At the time of going to press…

The views and opinions expressed in this article are those of the author and do not necessarily reflect the official policy or position of the University of Birmingham

“The prime minister has secured a deal with the European Union to allow Brexit without tears – or at least without the disruption anticipated from leaving without a deal.”

Hide

The prime minister has secured a deal with the European Union to allow Brexit without tears – or at least without the disruption anticipated from leaving without a deal. The deal is supported by most Conservative MPs but opposed by their allies in the DUP; the opposition parties are mostly ready to vote it down but from widely differing perspectives. It looks possible but unlikely that the PM will win the support of most MPs in an historic vote in two days’ time.

How is today's scenario different from the one faced by Teresa May twelve months ago, and are Johnson’s prospects any better than May’s?

Firstly Boris Johnson has given himself a steeper gradient to climb by expelling twenty-one Conservative MPs from their parliamentary party. Some of these have indicated they will support him on Saturday whilst others have gone beyond the Pale to the emboldened Liberal Democrats, who also took a Tory seat in the only by-election under Johnson. How many of the remainder – perhaps a dozen MPs – will set aside their pique and vote for the Brexit deal remains unknown. As under May, the DUP’s resistance robs the PM of another ten votes.

On the other hand Johnson has a much greater chance of corralling the strictest Brexiteers in the Commons in the European Research Group. With their champions such as Jacob Rees-Mogg embedded in government, and reassured of Johnson’s good intent by his record in the referendum and in the harsh tone of his public exchanges with the EU leadership, they are likely – with the exception of perhaps ten ‘Spartans’ still suspicious of any deal – to vote for the deal. Johnson also hopes to recruit a number of Labour backbenchers – estimates put the group at a maximum of twenty, though only two broke ranks in the early parliamentary votes under Johnson – who feel obliged to support a deal so as to honour the result of the referendum, particularly where their own constituencies voted ‘Leave’.

The opposition has organised itself effectively against Johnson, and will need to do so again to be sure of defeating him on Saturday. Labour, the Liberal Democrats, the SNP, Plaid and the lone Green MP will line up together against the new deal, guaranteeing over 300 votes before looking at the Independent Group for Change’s remaining five MPs.

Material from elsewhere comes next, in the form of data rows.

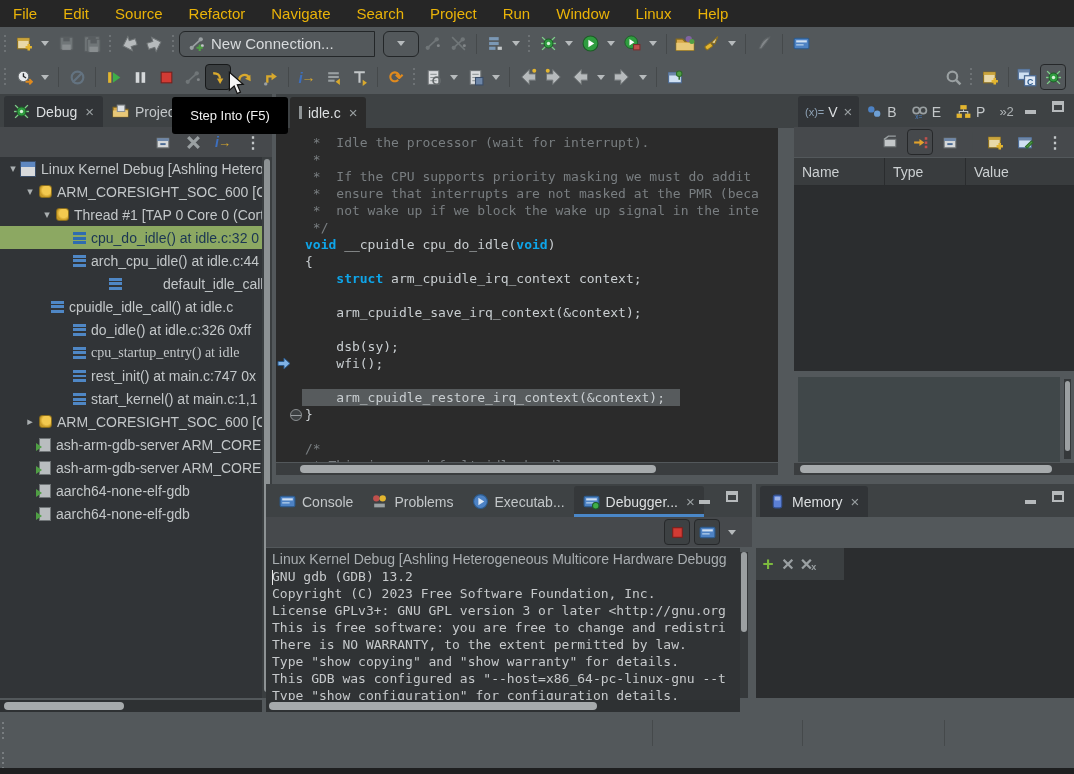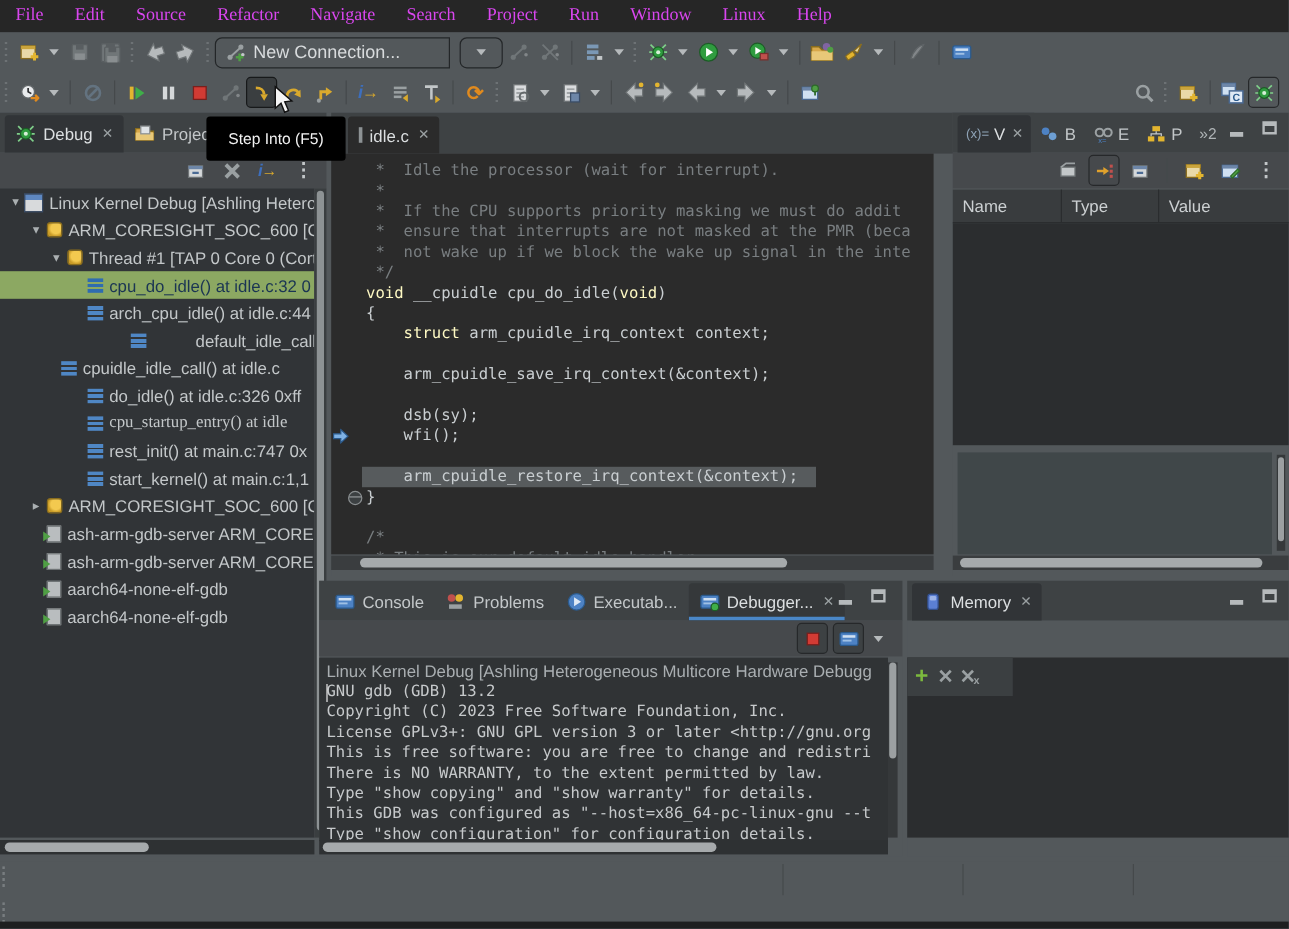"File" .menu-item { color: #d946ef -> #eab308; font-family: Liberation Serif, serif -> none }
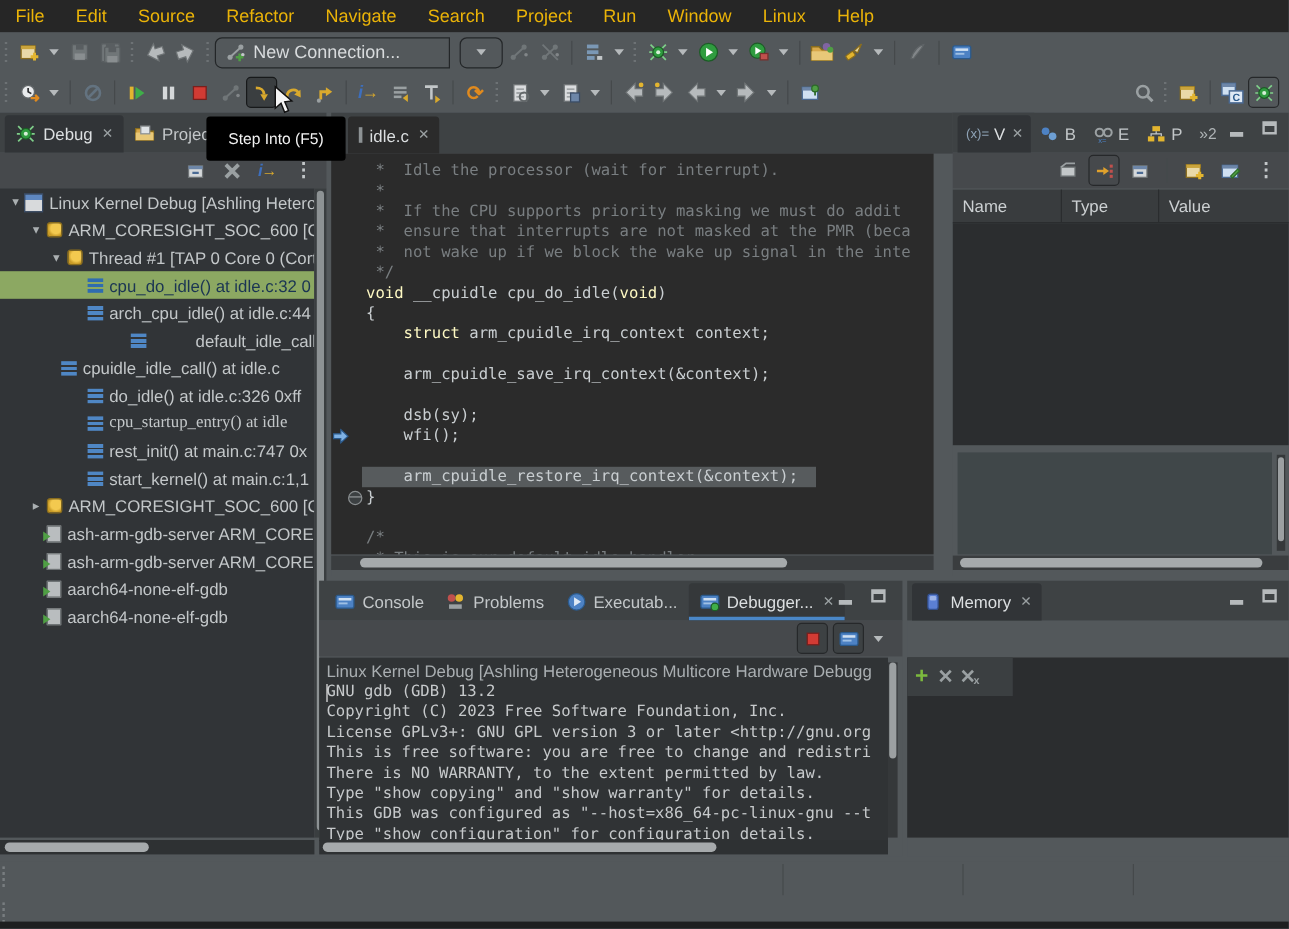"void" .c-keyword { color: #fef9c3 -> #0ea5e9; font-weight: normal -> bold }
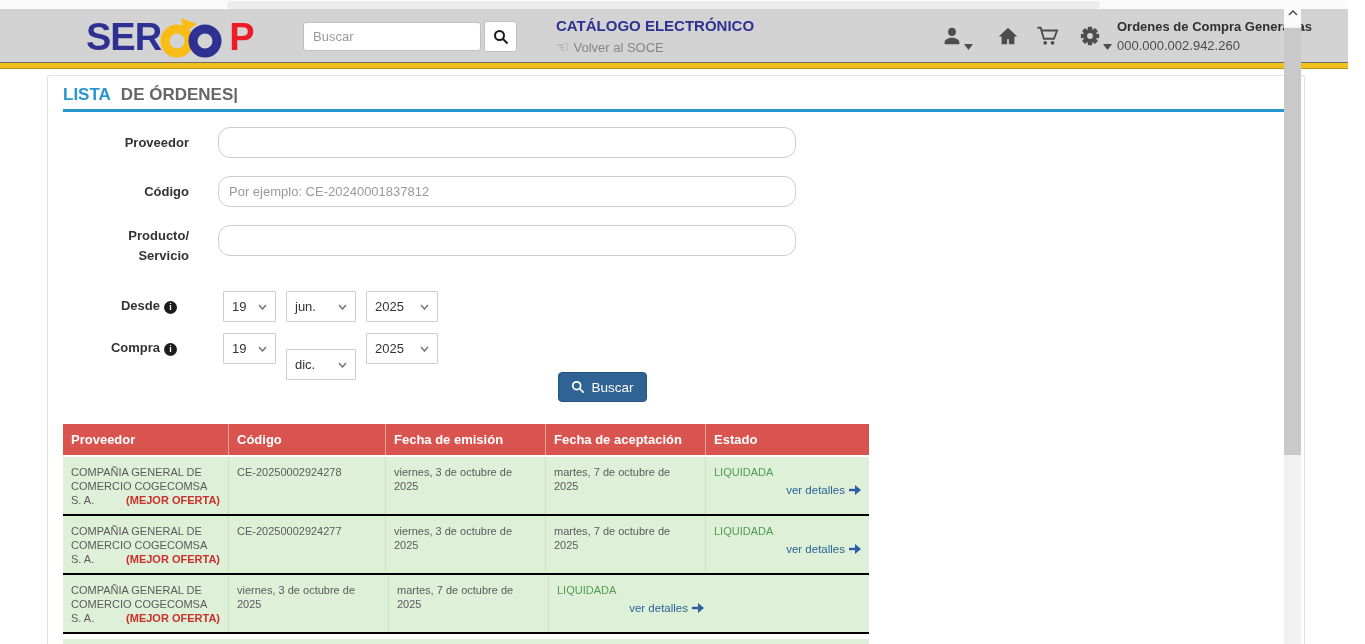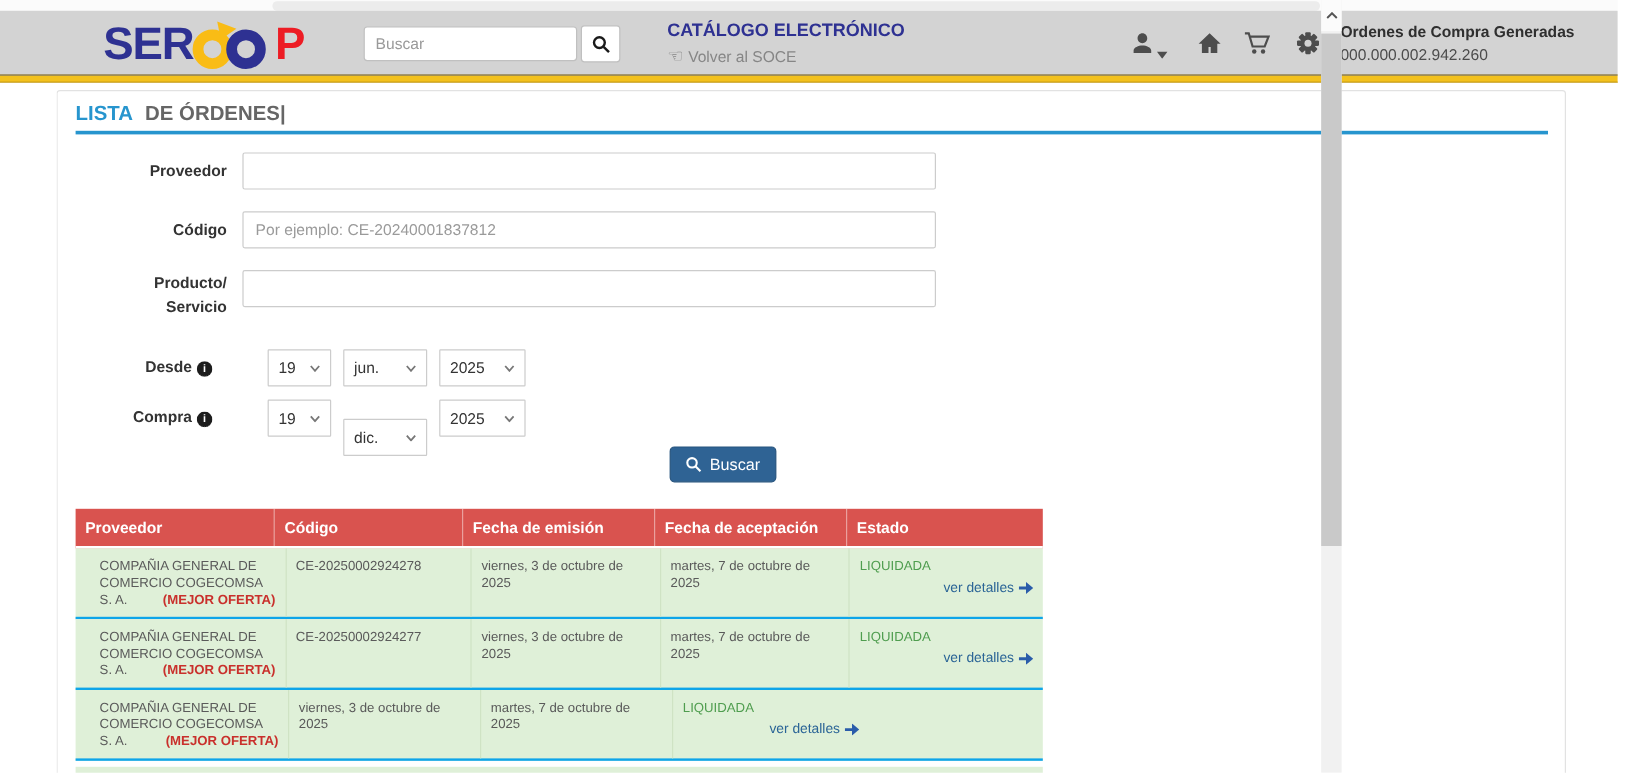"SER" #stage { width: 1118px -> 1301px }
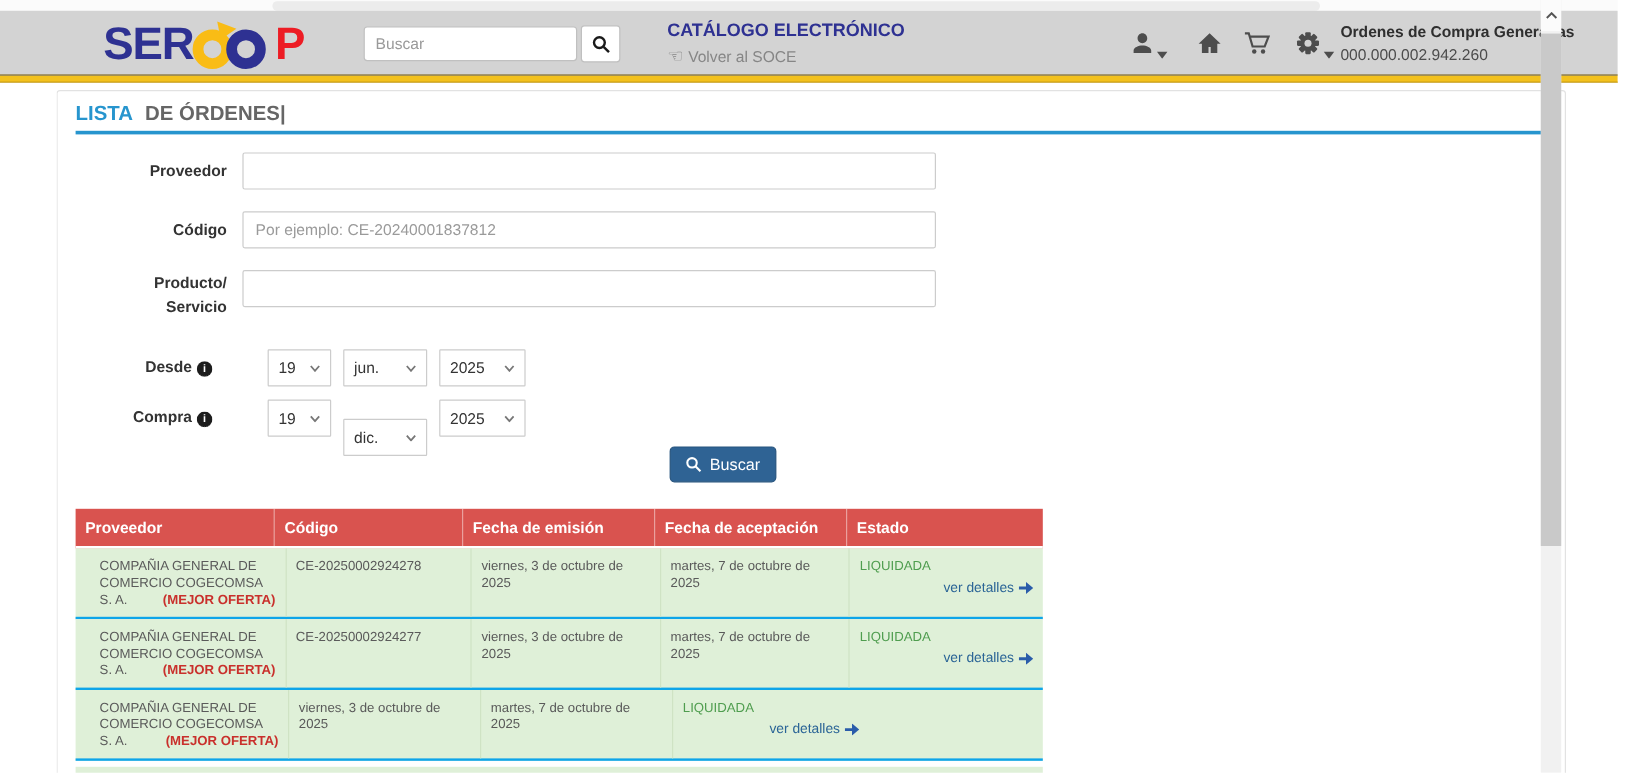"Por ejemplo: CE-20240001837812" .finput { border-radius: 2px -> 12px; left: 154px -> 170px }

There may be division in Labour ranks over the possibility of a new referendum, but on the issue of the deal the opposition starts in pole position.

More important than the positions of the parties, however, are two other factors, one aiding the PM and the other casting a shadow over his deal. The first is Brexit fatigue: Johnson has, more than Teresa May had, the chance to appeal to the ‘anything to end the pain’ dimension of the current political climate which affects MPs on both sides; the other, looming beyond the parliamentary battle, is Nigel Farage’s Brexit Party, which has already condemned the deal as a sell-out (‘Barnier’s Brexit’). It would be only the latest irony of the Brexit process if Johnson were to squeeze victory out of the Commons and go to a general election only to lose his majority because of the vengeful votes of those who see him as a Brexit traitor.